++++ Available data

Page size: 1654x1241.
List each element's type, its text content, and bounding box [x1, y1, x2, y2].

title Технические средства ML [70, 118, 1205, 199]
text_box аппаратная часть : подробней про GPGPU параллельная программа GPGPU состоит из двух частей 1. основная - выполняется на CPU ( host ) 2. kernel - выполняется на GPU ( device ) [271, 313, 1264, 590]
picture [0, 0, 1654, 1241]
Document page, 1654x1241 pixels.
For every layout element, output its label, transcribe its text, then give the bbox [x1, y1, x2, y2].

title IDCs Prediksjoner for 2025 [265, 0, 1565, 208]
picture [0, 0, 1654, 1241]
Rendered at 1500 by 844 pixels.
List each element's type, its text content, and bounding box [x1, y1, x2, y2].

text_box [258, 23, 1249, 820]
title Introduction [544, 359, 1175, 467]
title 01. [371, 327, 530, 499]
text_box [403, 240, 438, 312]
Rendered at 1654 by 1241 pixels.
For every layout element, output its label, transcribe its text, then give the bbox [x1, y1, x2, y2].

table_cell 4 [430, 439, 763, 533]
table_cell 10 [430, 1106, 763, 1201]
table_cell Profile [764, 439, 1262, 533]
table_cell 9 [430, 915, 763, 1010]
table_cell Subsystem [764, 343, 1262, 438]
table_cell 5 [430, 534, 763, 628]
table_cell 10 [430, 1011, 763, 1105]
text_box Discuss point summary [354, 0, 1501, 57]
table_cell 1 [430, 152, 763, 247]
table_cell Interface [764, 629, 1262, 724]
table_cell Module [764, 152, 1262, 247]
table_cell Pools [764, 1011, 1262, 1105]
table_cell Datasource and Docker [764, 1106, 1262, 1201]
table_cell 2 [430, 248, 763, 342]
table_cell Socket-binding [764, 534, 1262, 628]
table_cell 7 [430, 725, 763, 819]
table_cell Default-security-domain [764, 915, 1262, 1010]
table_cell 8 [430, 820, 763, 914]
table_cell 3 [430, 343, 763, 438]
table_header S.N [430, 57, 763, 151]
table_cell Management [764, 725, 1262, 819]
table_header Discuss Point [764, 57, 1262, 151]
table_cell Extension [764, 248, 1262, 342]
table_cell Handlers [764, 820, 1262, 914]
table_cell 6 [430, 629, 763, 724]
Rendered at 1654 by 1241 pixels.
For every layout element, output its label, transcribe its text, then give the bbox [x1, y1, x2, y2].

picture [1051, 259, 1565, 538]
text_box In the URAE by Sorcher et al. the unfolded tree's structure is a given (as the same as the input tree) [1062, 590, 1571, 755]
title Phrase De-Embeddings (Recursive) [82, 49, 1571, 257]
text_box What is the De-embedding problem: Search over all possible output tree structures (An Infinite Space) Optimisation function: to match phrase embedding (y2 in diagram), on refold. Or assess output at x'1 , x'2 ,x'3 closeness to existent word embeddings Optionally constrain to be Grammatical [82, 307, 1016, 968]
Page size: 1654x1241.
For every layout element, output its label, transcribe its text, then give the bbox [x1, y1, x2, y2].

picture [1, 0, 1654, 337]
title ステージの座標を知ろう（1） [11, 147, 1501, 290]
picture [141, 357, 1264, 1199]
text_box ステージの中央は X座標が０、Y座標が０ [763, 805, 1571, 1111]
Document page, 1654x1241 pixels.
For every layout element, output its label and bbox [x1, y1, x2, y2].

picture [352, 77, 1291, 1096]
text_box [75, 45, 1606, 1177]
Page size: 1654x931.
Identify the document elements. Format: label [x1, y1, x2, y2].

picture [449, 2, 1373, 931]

++++++++

What you are asked to do
Update the lines above by changing every "transcribe its text" to "copy its text", keeping everything else the same.

Result of the exercise
Page size: 1654x1241.
List each element's type, its text content, and bounding box [x1, y1, x2, y2].

title Технические средства ML [70, 118, 1205, 199]
text_box аппаратная часть : подробней про GPGPU параллельная программа GPGPU состоит из двух частей 1. основная - выполняется на CPU ( host ) 2. kernel - выполняется на GPU ( device ) [271, 313, 1264, 590]
picture [0, 0, 1654, 1241]
Document page, 1654x1241 pixels.
For every layout element, output its label, copy its text, then give the bbox [x1, y1, x2, y2].

title IDCs Prediksjoner for 2025 [265, 0, 1565, 208]
picture [0, 0, 1654, 1241]
Rendered at 1500 by 844 pixels.
List each element's type, its text content, and bounding box [x1, y1, x2, y2].

text_box [258, 23, 1249, 820]
title Introduction [544, 359, 1175, 467]
title 01. [371, 327, 530, 499]
text_box [403, 240, 438, 312]
Rendered at 1654 by 1241 pixels.
For every layout element, output its label, copy its text, then give the bbox [x1, y1, x2, y2].

table_cell 4 [430, 439, 763, 533]
table_cell 10 [430, 1106, 763, 1201]
table_cell Profile [764, 439, 1262, 533]
table_cell 9 [430, 915, 763, 1010]
table_cell Subsystem [764, 343, 1262, 438]
table_cell 5 [430, 534, 763, 628]
table_cell 10 [430, 1011, 763, 1105]
text_box Discuss point summary [354, 0, 1501, 57]
table_cell 1 [430, 152, 763, 247]
table_cell Interface [764, 629, 1262, 724]
table_cell Module [764, 152, 1262, 247]
table_cell Pools [764, 1011, 1262, 1105]
table_cell Datasource and Docker [764, 1106, 1262, 1201]
table_cell 2 [430, 248, 763, 342]
table_cell Socket-binding [764, 534, 1262, 628]
table_cell 7 [430, 725, 763, 819]
table_cell Default-security-domain [764, 915, 1262, 1010]
table_cell 8 [430, 820, 763, 914]
table_cell 3 [430, 343, 763, 438]
table_header S.N [430, 57, 763, 151]
table_cell Management [764, 725, 1262, 819]
table_header Discuss Point [764, 57, 1262, 151]
table_cell Extension [764, 248, 1262, 342]
table_cell Handlers [764, 820, 1262, 914]
table_cell 6 [430, 629, 763, 724]
Rendered at 1654 by 1241 pixels.
For every layout element, output its label, copy its text, then give the bbox [x1, y1, x2, y2].

picture [1051, 259, 1565, 538]
text_box In the URAE by Sorcher et al. the unfolded tree's structure is a given (as the same as the input tree) [1062, 590, 1571, 755]
title Phrase De-Embeddings (Recursive) [82, 49, 1571, 257]
text_box What is the De-embedding problem: Search over all possible output tree structures (An Infinite Space) Optimisation function: to match phrase embedding (y2 in diagram), on refold. Or assess output at x'1 , x'2 ,x'3 closeness to existent word embeddings Optionally constrain to be Grammatical [82, 307, 1016, 968]
Page size: 1654x1241.
For every layout element, output its label, copy its text, then give the bbox [x1, y1, x2, y2].

picture [1, 0, 1654, 337]
title ステージの座標を知ろう（1） [11, 147, 1501, 290]
picture [141, 357, 1264, 1199]
text_box ステージの中央は X座標が０、Y座標が０ [763, 805, 1571, 1111]
Document page, 1654x1241 pixels.
For every layout element, output its label and bbox [x1, y1, x2, y2].

picture [352, 77, 1291, 1096]
text_box [75, 45, 1606, 1177]
Page size: 1654x931.
Identify the document elements. Format: label [x1, y1, x2, y2].

picture [449, 2, 1373, 931]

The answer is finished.